Para algumas pessoas, o isolamento nunca foi uma realidade. Para outras, houve confinamento com mais ou menos recursos. Na clínica, Matheus atende muita gente que faz parte desse segundo grupo e vem notando o que chama de “efeito rebote do isolamento”.

“No começo da pandemia, as pessoas tinham que ficar isoladas mas não queriam. Elas não estavam acostumadas com isso. Hoje essas pessoas têm a possibilidade de ir a um barzinho ou uma baladinha, e diferente de outros tempos, quando ficavam até mais tarde e bebiam muito, agora estão se estranhando. Esse comportamento é mais forte entre os jovens adultos, entre 20 e 30 anos. De alguma forma, eles aprenderam a se sentir mais seguros em casa”, conta.

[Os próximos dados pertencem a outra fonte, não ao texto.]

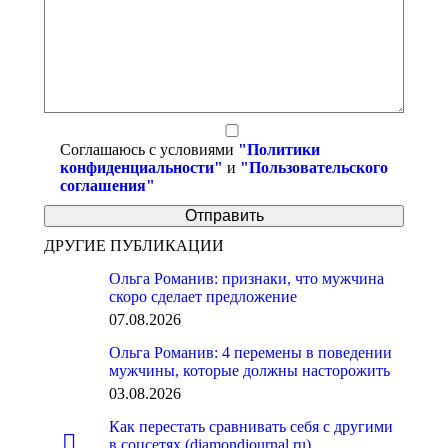
Соглашаюсь с условиями
"Политики
конфиденциальности"
и
"Пользовательского
соглашения"
ДРУГИЕ ПУБЛИКАЦИИ
Ольга Романив: признаки, что мужчина
скоро сделает предложение
07.08.2026
Ольга Романив: 4 перемены в поведении
мужчины, которые должны насторожить
03.08.2026
Как перестать сравнивать себя с другими
в соцсетях (diamondjournal.ru)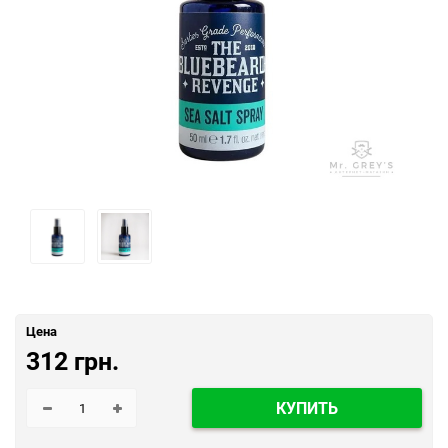
Цена
312 грн.
КУПИТЬ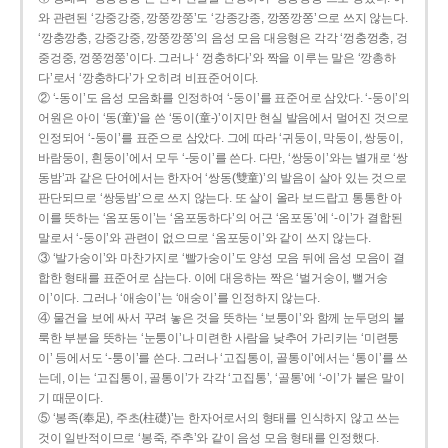
와 관련된 ‘강중강중, 깡쭝깡쭝’도 ‘강종강종, 깡쫑깡쫑’으로 쓰지 않는다.
‘깡충깡충, 강중강중, 깡쭝깡쭝’의 음성 모음 대응형은 각각 ‘껑충껑충, 겅
중겅중, 껑쭝껑쭝’이다. 그러나 ‘ 껑충하다’와 짝을 이루는 말은 ‘깡총하
다’로서 ‘깡충하다’가 오히려 비표준어이다.
② ‘-동이’도 음성 모음화를 인정하여 ‘-둥이’를 표준어로 삼았다. ‘-둥이’의
어원은 아이 ‘동(童)’을 쓴 ‘동이(童-)’이지만 현실 발음에서 멀어진 것으로
인정되어 ‘-둥이’를 표준으로 삼았다. 그에 따라 ‘귀둥이, 막둥이, 쌍둥이,
바람둥이, 흰둥이’에서 모두 ‘-둥이’를 쓴다. 다만, ‘쌍둥이’와는 별개로 ‘쌍
동밤’과 같은 단어에서는 한자어 ‘쌍동(雙童)’의 발음이 살아 있는 것으로
판단되므로 ‘쌍둥밤’으로 쓰지 않는다. 또 살이 올라 보드랍고 통통한 아
이를 뜻하는 ‘옴포동이’는 ‘옴포동하다’의 어근 ‘옴포동’에 ‘-이’가 결합된
말로서 ‘-둥이’와 관련이 없으므로 ‘옴포둥이’와 같이 쓰지 않는다.
③ ‘발가숭이’와 마찬가지로 ‘빨가숭이’도 양성 모음 뒤에 음성 모음이 결
합한 형태를 표준어로 삼는다. 이에 대응하는 짝은 ‘벌거숭이, 뻘거숭
이’이다. 그러나 ‘애송이’는 ‘애숭이’를 인정하지 않는다.
④ 물건을 보에 싸서 꾸려 놓은 것을 뜻하는 ‘보퉁이’와 함께 눈두덩의 불
룩한 부분을 뜻하는 ‘눈퉁이’나 미련한 사람을 낮추어 가리키는 ‘미련퉁
이’ 등에서도 ‘-퉁이’를 쓴다. 그러나 ‘고집통이, 골통이’에서는 ‘통이’를 쓰
는데, 이는 ‘고집통이, 골통이’가 각각 ‘고집통’, ‘골통’에 ‘-이’가 붙은 말이
기 때문이다.
⑤ ‘봉족(奉足), 주초(柱礎)’는 한자어로서의 형태를 인식하지 않고 쓰는
것이 일반적이므로 ‘봉죽, 주추’와 같이 음성 모음 형태를 인정했다.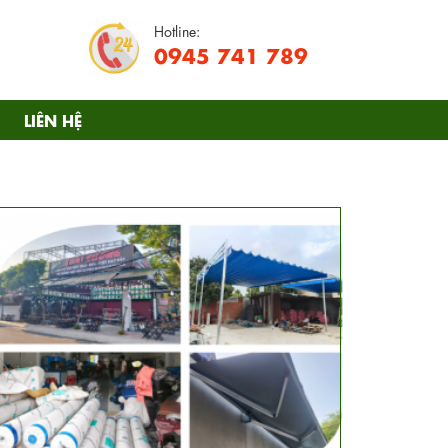
Hotline:
0945 741 789
LIÊN HỆ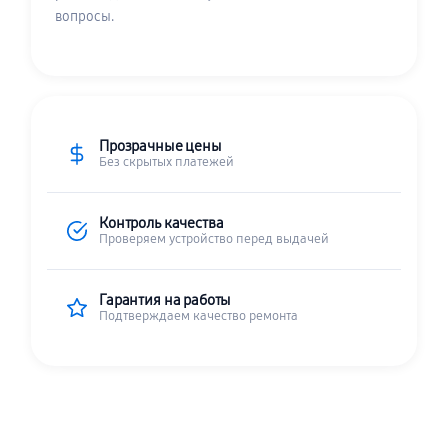
вопросы.
Прозрачные цены
Без скрытых платежей
Контроль качества
Проверяем устройство перед выдачей
Гарантия на работы
Подтверждаем качество ремонта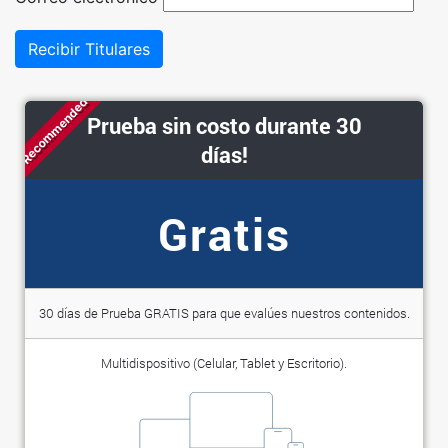
Recibir Titulares
Recommended
Prueba sin costo durante 30
días!
Gratis
30 días de Prueba GRATIS para que evalúes nuestros contenidos.
Multidispositivo (Celular, Tablet y Escritorio).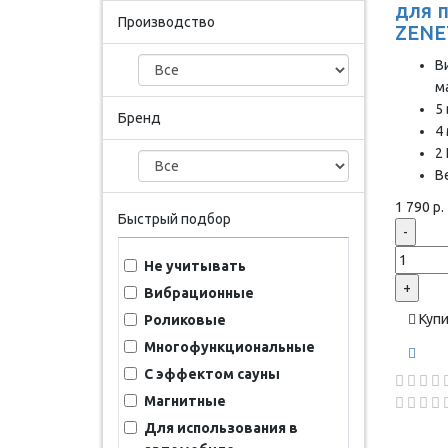
для 
Производство
ZENE
В
м
5
Бренд
4
2
Ве
1 790 р.
Быстрый подбор
-
Не учитывать
+
Вибрационные
Куп
Роликовые
Многофункциональные
С эффектом сауны
Магнитные
Для использования в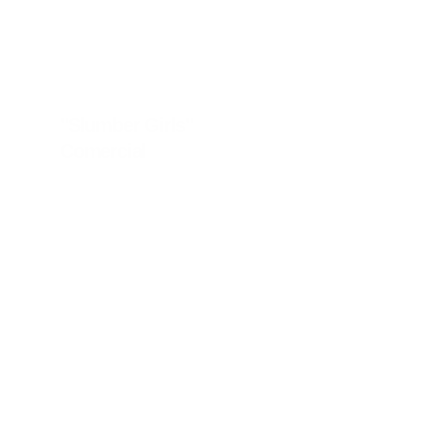
"Slumber Girls"    
Comercial
Berlín, 2024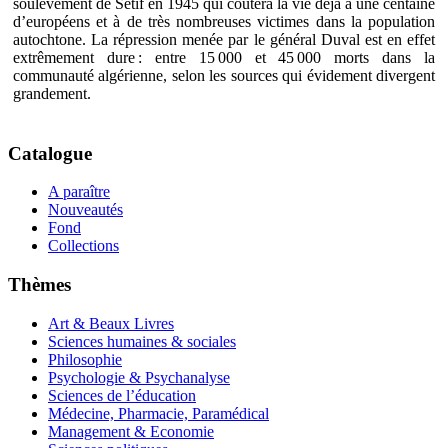
soulèvement de Sétif en 1945 qui coutera la vie déjà à une centaine
d’européens et à de très nombreuses victimes dans la population
autochtone. La répression menée par le général Duval est en effet
extrêmement dure : entre 15 000 et 45 000 morts dans la
communauté algérienne, selon les sources qui évidement divergent
grandement.
Catalogue
A paraître
Nouveautés
Fond
Collections
Thèmes
Art & Beaux Livres
Sciences humaines & sociales
Philosophie
Psychologie & Psychanalyse
Sciences de l’éducation
Médecine, Pharmacie, Paramédical
Management & Economie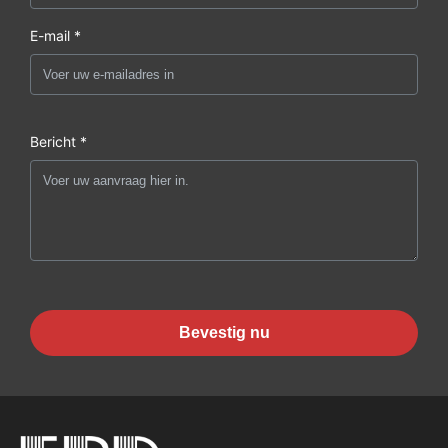
E-mail *
Bericht *
Bevestig nu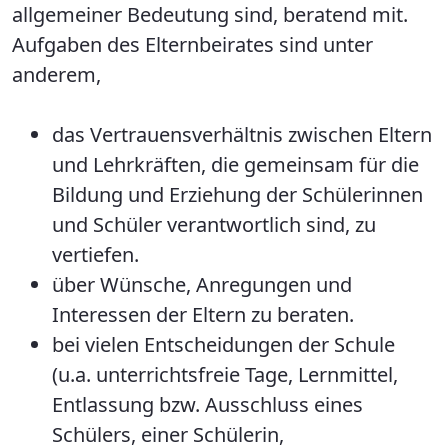
allgemeiner Bedeutung sind, beratend mit.
Aufgaben des Elternbeirates sind unter
anderem,
das Vertrauensverhältnis zwischen Eltern
und Lehrkräften, die gemeinsam für die
Bildung und Erziehung der Schülerinnen
und Schüler verantwortlich sind, zu
vertiefen.
über Wünsche, Anregungen und
Interessen der Eltern zu beraten.
bei vielen Entscheidungen der Schule
(u.a. unterrichtsfreie Tage, Lernmittel,
Entlassung bzw. Ausschluss eines
Schülers, einer Schülerin,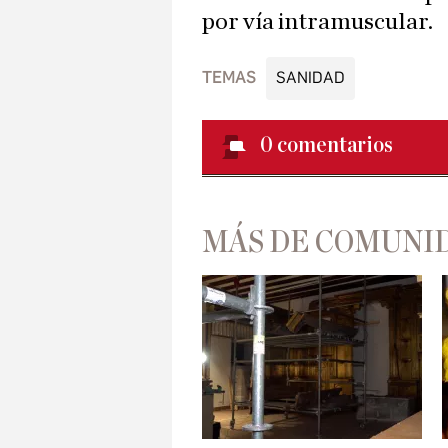
por vía intramuscular.
TEMAS
SANIDAD
0
comentarios
MÁS DE COMUNI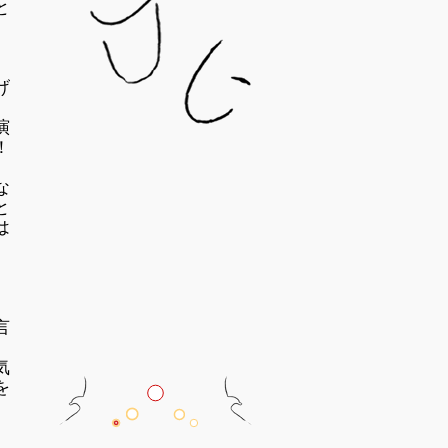
と
げ
演
！
な
と
は
言
気
を
じ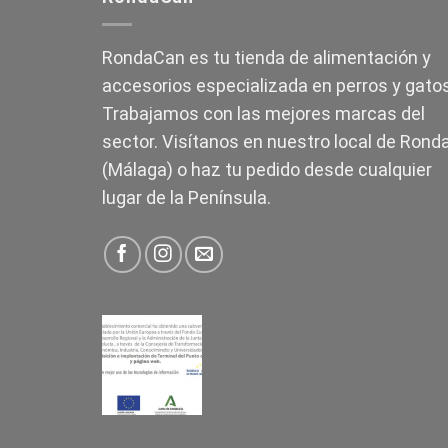
RondaCan es tu tienda de alimentación y
accesorios especializada en perros y gatos
Trabajamos con las mejores marcas del
sector. Visítanos en nuestro local de Rond
(Málaga) o haz tu pedido desde cualquier
lugar de la Península.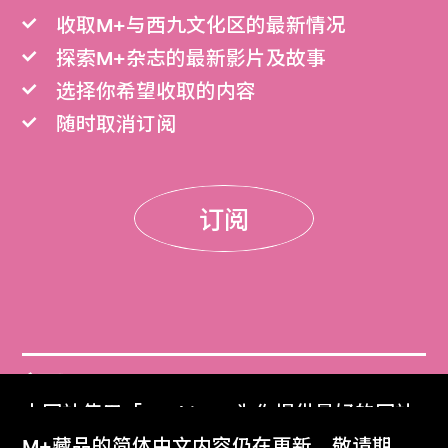
收取M+与西九文化区的最新情况
探索M+杂志的最新影片及故事
选择你希望收取的内容
随时取消订阅
订阅
门票
本网站使用「Cookies」为你提供最好的网站
Get Tickets
体验。
M+藏品的简体中文内容仍在更新，敬请期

Também existem aqueles empenhados em recuperar o “tempo perdido”, nas palavras de Matheus. “Eles vão beber, vão usar drogas e vão fazer festa, mas diferente do passado, quando chegavam na sessão, na segunda-feira, dizendo que o fim de semana foi legal, agora bate uma ressaca moral do tipo: por que que eu fiz isso? Faz sentido?”

Por essas e outras, Maria pontua: não vamos encontrar ninguém como era antes. “Ter passado por tudo o que a pandemia nos impôs, com o número de mortes que tivemos no Brasil, e estar bem seria muito fora da realidade. Eu acho que é humano estar voltando receoso.”

Para a psicóloga, a negação não é saudável. A verdade é que ainda vamos precisar lidar com os efeitos da crise sanitária por bastante tempo. “Quando a gente fala em recuperação, parece que vamos voltar ao que era antes. Eu não acredito nisso. Mas para voltar a estar confortável, sentir bem estar de novo, o panorama socioeconômico-cultural precisa melhorar”, assegura. “Em termos de educação, alguns falam de um impacto de dez anos. Pra economia, a gente não tem uma previsão de melhora para os próximos dois anos…”

Depois de tamanho caos, o nosso psiquismo segue conectado a uma realidade pouco romântica. “Tem gente em luto, tem gente que perdeu a casa, tem gente que perdeu o emprego… Coletivamente, estamos inseguros – e as pessoas são acolhidas de formas diferentes de acordo com os privilégios de classe. Infelizmente, a população vulnerabilizada, como sempre, vai sofrer muito mais”, diz. “Então, sim, o que se espera do retorno à presencialidade é estarmos abalados emocionalmente, o que me parece bastante adequado.”